» Dataset
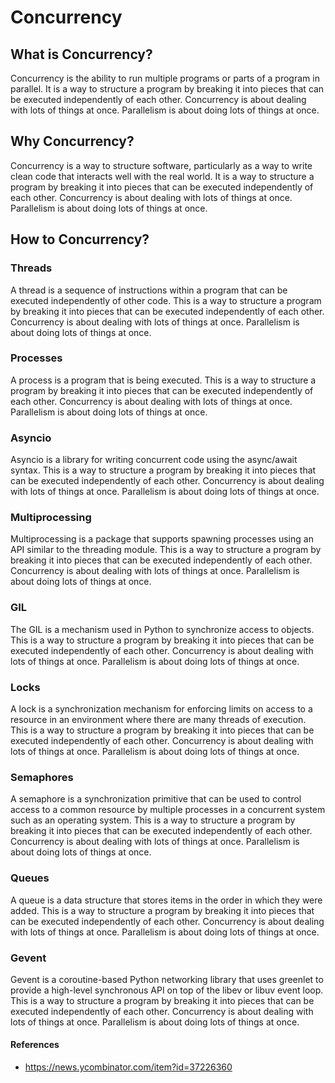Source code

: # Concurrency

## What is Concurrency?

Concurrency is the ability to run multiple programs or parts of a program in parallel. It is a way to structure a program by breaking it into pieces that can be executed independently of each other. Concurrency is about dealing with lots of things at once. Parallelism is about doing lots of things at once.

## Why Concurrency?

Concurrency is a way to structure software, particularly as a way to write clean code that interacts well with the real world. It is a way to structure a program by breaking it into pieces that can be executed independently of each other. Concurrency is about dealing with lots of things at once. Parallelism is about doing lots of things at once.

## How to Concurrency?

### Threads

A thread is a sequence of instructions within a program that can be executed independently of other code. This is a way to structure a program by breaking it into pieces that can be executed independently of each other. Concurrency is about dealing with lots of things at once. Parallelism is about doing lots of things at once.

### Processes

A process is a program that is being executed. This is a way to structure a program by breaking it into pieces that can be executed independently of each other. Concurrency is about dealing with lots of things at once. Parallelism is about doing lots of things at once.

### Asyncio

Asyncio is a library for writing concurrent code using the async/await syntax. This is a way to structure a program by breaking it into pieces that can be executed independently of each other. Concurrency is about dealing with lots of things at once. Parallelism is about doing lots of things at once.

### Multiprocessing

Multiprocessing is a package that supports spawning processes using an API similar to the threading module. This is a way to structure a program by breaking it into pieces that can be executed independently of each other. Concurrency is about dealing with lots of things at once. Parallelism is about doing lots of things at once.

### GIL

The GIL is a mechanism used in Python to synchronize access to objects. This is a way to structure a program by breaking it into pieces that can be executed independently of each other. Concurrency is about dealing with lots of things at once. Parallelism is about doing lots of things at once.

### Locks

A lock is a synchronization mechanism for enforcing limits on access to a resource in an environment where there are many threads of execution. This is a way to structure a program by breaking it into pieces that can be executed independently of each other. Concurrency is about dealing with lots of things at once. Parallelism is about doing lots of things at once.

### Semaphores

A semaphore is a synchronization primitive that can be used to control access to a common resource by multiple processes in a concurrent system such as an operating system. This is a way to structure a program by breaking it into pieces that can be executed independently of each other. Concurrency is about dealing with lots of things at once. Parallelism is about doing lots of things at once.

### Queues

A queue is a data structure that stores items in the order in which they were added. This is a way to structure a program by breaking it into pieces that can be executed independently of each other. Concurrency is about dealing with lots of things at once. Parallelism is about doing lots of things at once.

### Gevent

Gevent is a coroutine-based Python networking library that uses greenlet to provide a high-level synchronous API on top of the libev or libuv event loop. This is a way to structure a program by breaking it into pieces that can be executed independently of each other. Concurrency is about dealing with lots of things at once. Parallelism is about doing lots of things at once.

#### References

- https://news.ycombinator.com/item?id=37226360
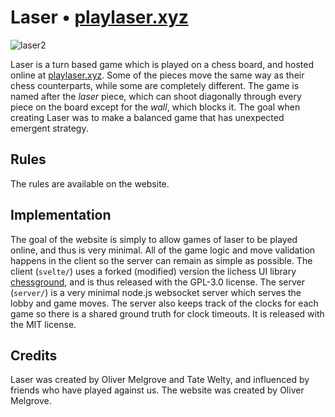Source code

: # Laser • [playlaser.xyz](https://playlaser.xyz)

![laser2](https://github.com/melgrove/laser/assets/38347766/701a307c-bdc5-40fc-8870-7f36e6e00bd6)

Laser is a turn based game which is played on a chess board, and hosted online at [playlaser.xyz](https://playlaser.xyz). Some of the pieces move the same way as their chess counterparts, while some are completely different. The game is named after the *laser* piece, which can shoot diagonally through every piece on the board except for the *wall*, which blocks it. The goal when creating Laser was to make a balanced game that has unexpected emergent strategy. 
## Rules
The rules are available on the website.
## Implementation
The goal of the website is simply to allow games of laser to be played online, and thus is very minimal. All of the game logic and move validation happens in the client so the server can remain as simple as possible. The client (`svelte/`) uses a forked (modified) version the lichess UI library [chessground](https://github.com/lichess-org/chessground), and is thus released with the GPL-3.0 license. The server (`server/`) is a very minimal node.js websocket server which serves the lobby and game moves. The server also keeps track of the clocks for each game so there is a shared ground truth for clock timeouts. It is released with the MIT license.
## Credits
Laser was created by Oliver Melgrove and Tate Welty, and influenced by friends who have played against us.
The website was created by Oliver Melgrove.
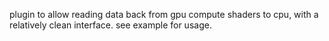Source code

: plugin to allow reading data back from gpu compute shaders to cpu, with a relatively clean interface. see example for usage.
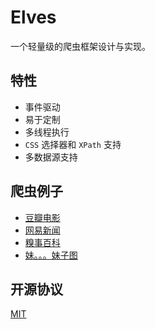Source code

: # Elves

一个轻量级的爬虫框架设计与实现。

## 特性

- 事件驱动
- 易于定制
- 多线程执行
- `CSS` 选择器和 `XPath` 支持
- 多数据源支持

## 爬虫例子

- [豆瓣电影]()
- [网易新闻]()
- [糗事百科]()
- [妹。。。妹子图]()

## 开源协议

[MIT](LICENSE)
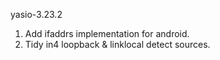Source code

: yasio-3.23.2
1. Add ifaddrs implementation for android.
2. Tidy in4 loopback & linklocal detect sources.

» Instructions for the task
Hand back the records above exactly, leaving out every picture.

» Result of this task
Source code

: # Concurrency

## What is Concurrency?

Concurrency is the ability to run multiple programs or parts of a program in parallel. It is a way to structure a program by breaking it into pieces that can be executed independently of each other. Concurrency is about dealing with lots of things at once. Parallelism is about doing lots of things at once.

## Why Concurrency?

Concurrency is a way to structure software, particularly as a way to write clean code that interacts well with the real world. It is a way to structure a program by breaking it into pieces that can be executed independently of each other. Concurrency is about dealing with lots of things at once. Parallelism is about doing lots of things at once.

## How to Concurrency?

### Threads

A thread is a sequence of instructions within a program that can be executed independently of other code. This is a way to structure a program by breaking it into pieces that can be executed independently of each other. Concurrency is about dealing with lots of things at once. Parallelism is about doing lots of things at once.

### Processes

A process is a program that is being executed. This is a way to structure a program by breaking it into pieces that can be executed independently of each other. Concurrency is about dealing with lots of things at once. Parallelism is about doing lots of things at once.

### Asyncio

Asyncio is a library for writing concurrent code using the async/await syntax. This is a way to structure a program by breaking it into pieces that can be executed independently of each other. Concurrency is about dealing with lots of things at once. Parallelism is about doing lots of things at once.

### Multiprocessing

Multiprocessing is a package that supports spawning processes using an API similar to the threading module. This is a way to structure a program by breaking it into pieces that can be executed independently of each other. Concurrency is about dealing with lots of things at once. Parallelism is about doing lots of things at once.

### GIL

The GIL is a mechanism used in Python to synchronize access to objects. This is a way to structure a program by breaking it into pieces that can be executed independently of each other. Concurrency is about dealing with lots of things at once. Parallelism is about doing lots of things at once.

### Locks

A lock is a synchronization mechanism for enforcing limits on access to a resource in an environment where there are many threads of execution. This is a way to structure a program by breaking it into pieces that can be executed independently of each other. Concurrency is about dealing with lots of things at once. Parallelism is about doing lots of things at once.

### Semaphores

A semaphore is a synchronization primitive that can be used to control access to a common resource by multiple processes in a concurrent system such as an operating system. This is a way to structure a program by breaking it into pieces that can be executed independently of each other. Concurrency is about dealing with lots of things at once. Parallelism is about doing lots of things at once.

### Queues

A queue is a data structure that stores items in the order in which they were added. This is a way to structure a program by breaking it into pieces that can be executed independently of each other. Concurrency is about dealing with lots of things at once. Parallelism is about doing lots of things at once.

### Gevent

Gevent is a coroutine-based Python networking library that uses greenlet to provide a high-level synchronous API on top of the libev or libuv event loop. This is a way to structure a program by breaking it into pieces that can be executed independently of each other. Concurrency is about dealing with lots of things at once. Parallelism is about doing lots of things at once.

#### References

- https://news.ycombinator.com/item?id=37226360
Source code

: # Laser • [playlaser.xyz](https://playlaser.xyz)

![laser2](https://github.com/melgrove/laser/assets/38347766/701a307c-bdc5-40fc-8870-7f36e6e00bd6)

Laser is a turn based game which is played on a chess board, and hosted online at [playlaser.xyz](https://playlaser.xyz). Some of the pieces move the same way as their chess counterparts, while some are completely different. The game is named after the *laser* piece, which can shoot diagonally through every piece on the board except for the *wall*, which blocks it. The goal when creating Laser was to make a balanced game that has unexpected emergent strategy. 
## Rules
The rules are available on the website.
## Implementation
The goal of the website is simply to allow games of laser to be played online, and thus is very minimal. All of the game logic and move validation happens in the client so the server can remain as simple as possible. The client (`svelte/`) uses a forked (modified) version the lichess UI library [chessground](https://github.com/lichess-org/chessground), and is thus released with the GPL-3.0 license. The server (`server/`) is a very minimal node.js websocket server which serves the lobby and game moves. The server also keeps track of the clocks for each game so there is a shared ground truth for clock timeouts. It is released with the MIT license.
## Credits
Laser was created by Oliver Melgrove and Tate Welty, and influenced by friends who have played against us.
The website was created by Oliver Melgrove.
Source code

: plugin to allow reading data back from gpu compute shaders to cpu, with a relatively clean interface. see example for usage.
Source code

: # Elves

一个轻量级的爬虫框架设计与实现。

## 特性

- 事件驱动
- 易于定制
- 多线程执行
- `CSS` 选择器和 `XPath` 支持
- 多数据源支持

## 爬虫例子

- [豆瓣电影]()
- [网易新闻]()
- [糗事百科]()
- [妹。。。妹子图]()

## 开源协议

[MIT](LICENSE)
Source code

: yasio-3.23.2
1. Add ifaddrs implementation for android.
2. Tidy in4 loopback & linklocal detect sources.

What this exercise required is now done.